DEAR TIM: The sun punishes me and my family when we try to relax on our patio and deck. An awning does not appeal to me because I do want some filtered sunlight to pass through, but not too much.
I am very interested in a elegant wood arbor/shelter of some type but do not want a forest of support posts. Furthermore, I do not want to feel closed in by the shelter. Do you have any ideas or am I asking for too much? Sally P., Aurora, IN
DEAR SALLY: Rest assured that I have worked for many people who were far more demanding. If only many of my past customers had your great sense of vision and proportion. Your requests are very reasonable and the good news is that they are achievable.
Patio and deck shade shelters are very effective at blocking harsh summer sun rays. Depending upon the design of the structure and the spacing of the wood members, you can block a great deal of sunlight. The amount of shade that is created is also a function of the angle of the sun in the sky. When the sun is at a lower angle during the mid morning and mid afternoon time frames, a great deal of shade can be created by these functional and gorgeous shelters.
Shade Shelter vs Rain Shelter
The first step is to plan where the edges of the shelter need to be to offer shade to the most important parts of your deck and patio. A shade shelter is much different than a rain shelter. If you want to stay dry in a light to moderate rain shower, a typical shelter does not require much of an overhang. But a shade shelter is much different. Direct sunlight can pour into the patio and deck seating areas if the overhang of the shade shelter is not large enough.

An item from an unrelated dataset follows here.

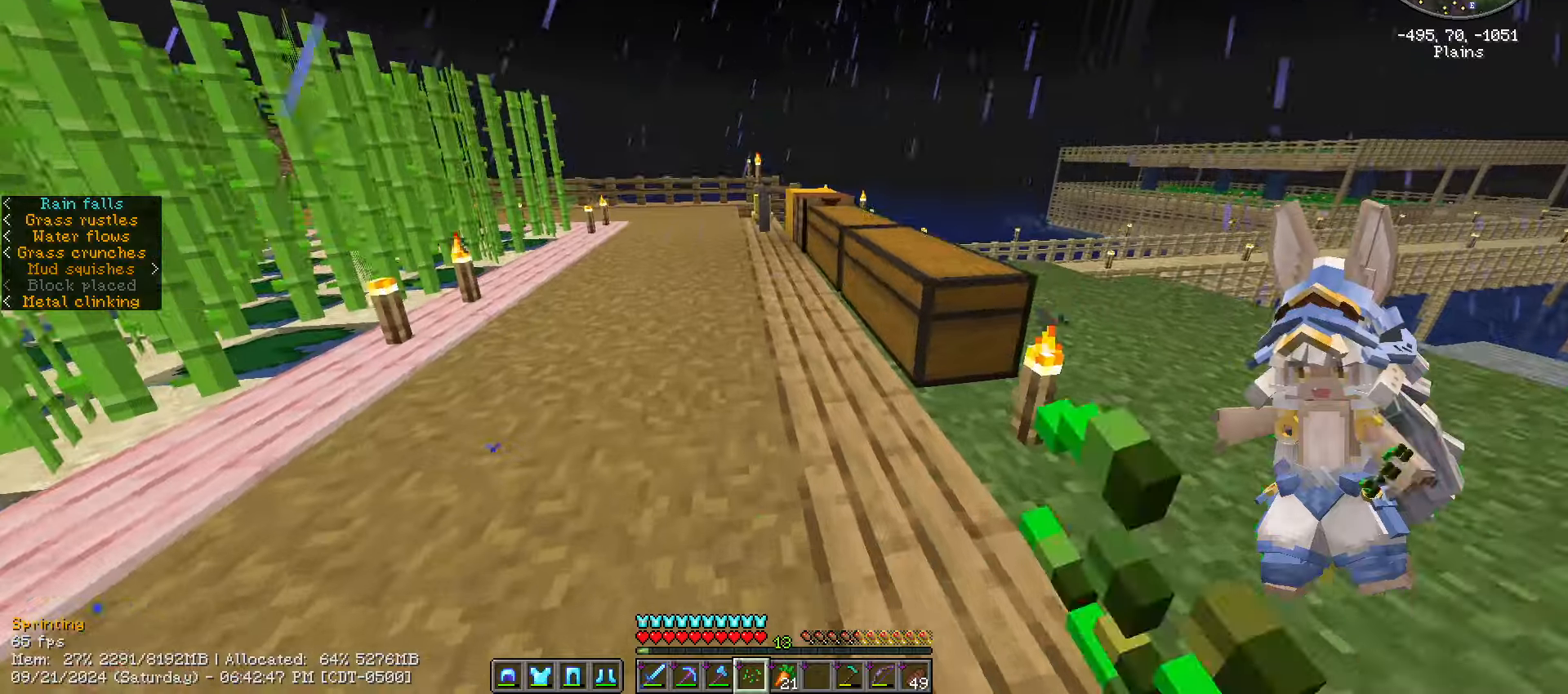
{"keys": ["ctrl_l", "w"], "mouse": [], "events": [[17, "mouse_left", "up"], [50, "a", "up"], [150, "space", "up"]]}
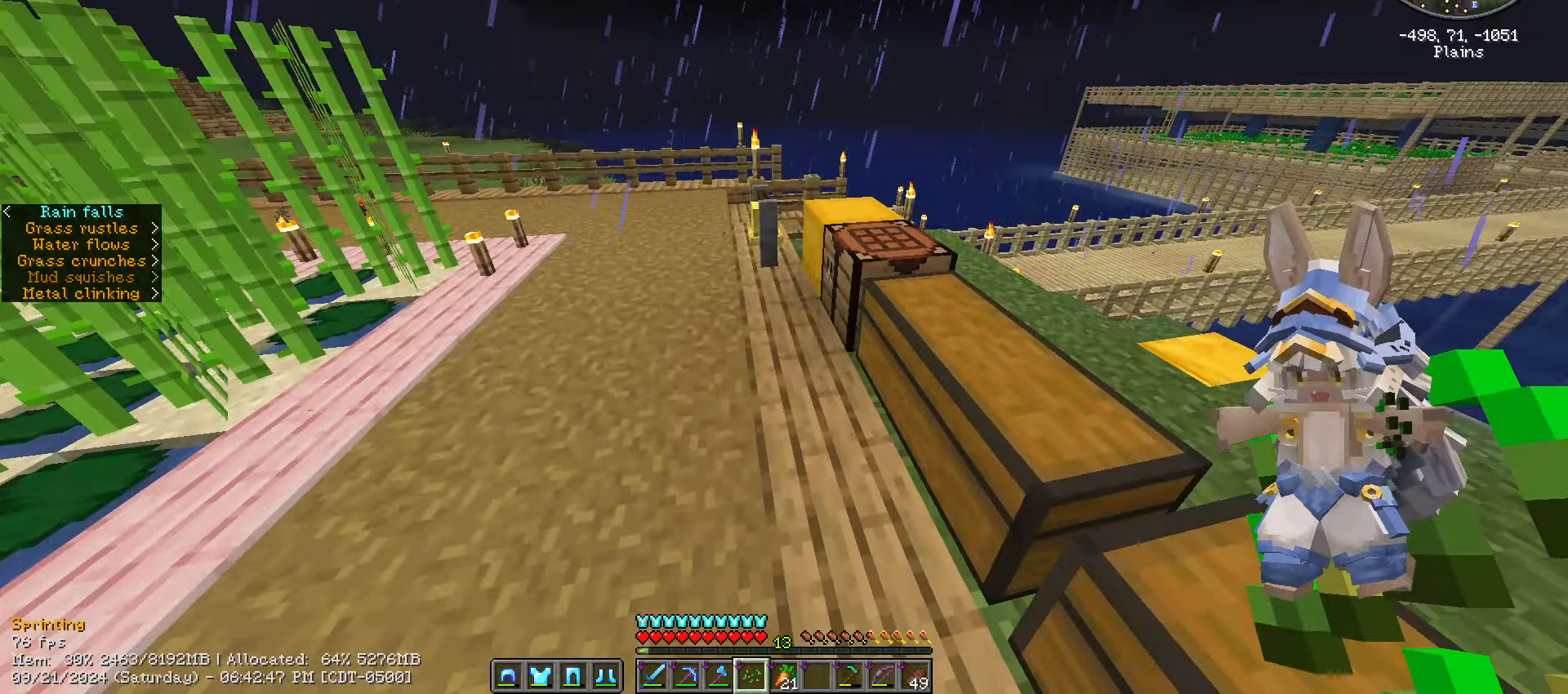
{"keys": ["ctrl_l", "w"], "mouse": [], "events": [[217, "space", "down"], [384, "space", "up"]]}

Create a quick schedule of the times you use your deck and patio. You should focus on the mid and late-afternoon times as these can be the hottest part of the day. On a sunny day, hold a regular straw broom upside down such that the end of the broom is nine to ten feet off the level of the deck or patio. Proceed to stand at different locations around the outer edges of your deck and patio to see where a shadow is cast. Make chalk marks on the deck and patio surfaces noting the time of day. As the sun moves, so will your chalk marks.
You can eliminate support posts that will hold up the shade shelter by switching to steel beams or possibly laminated wood beams made from rot-resistant redwood and exterior rated glue. I actually prefer redwood for shade shelters. Redwood comes in many different economical grades that work very well for this purpose. If you decide to use steel beams that can span 20 or more feet between support posts, you will undoubtedly have to consult with a structural engineer. This person will size the beams and columns as well as specify how all structural elements will be connected together. The money invested in engineering pays dividends for many years.
How Tall Should an Arbor Be?
To prevent a closed-in feeling while relaxing under the shelter, be sure the main body of the wood slats is at least nine feet off the surface of the deck and patio. Ten feet might be an even better height. To get a feel for the correct height, you might have a local outdoor restaurant or garden supply business that has a similar shade shelter. If you find one that feels right, measure its height off the ground.
Be sure to coat all of the lumber with an epoxy-fortified synthetic resin water repellent before the shelter is built. This trick will save you hours of labor since it is so difficult to apply wood water repellent overhead. Applying the product before hand also insures that all the wood is treated. If you wait until the shelter is built, it becomes impossible to coat wood where one piece of lumber sits on top of another piece. If at all possible, try to use stainless steel nails and bolts. These will not rust. If you can't find these, then use only hot-dipped galvanized fasteners.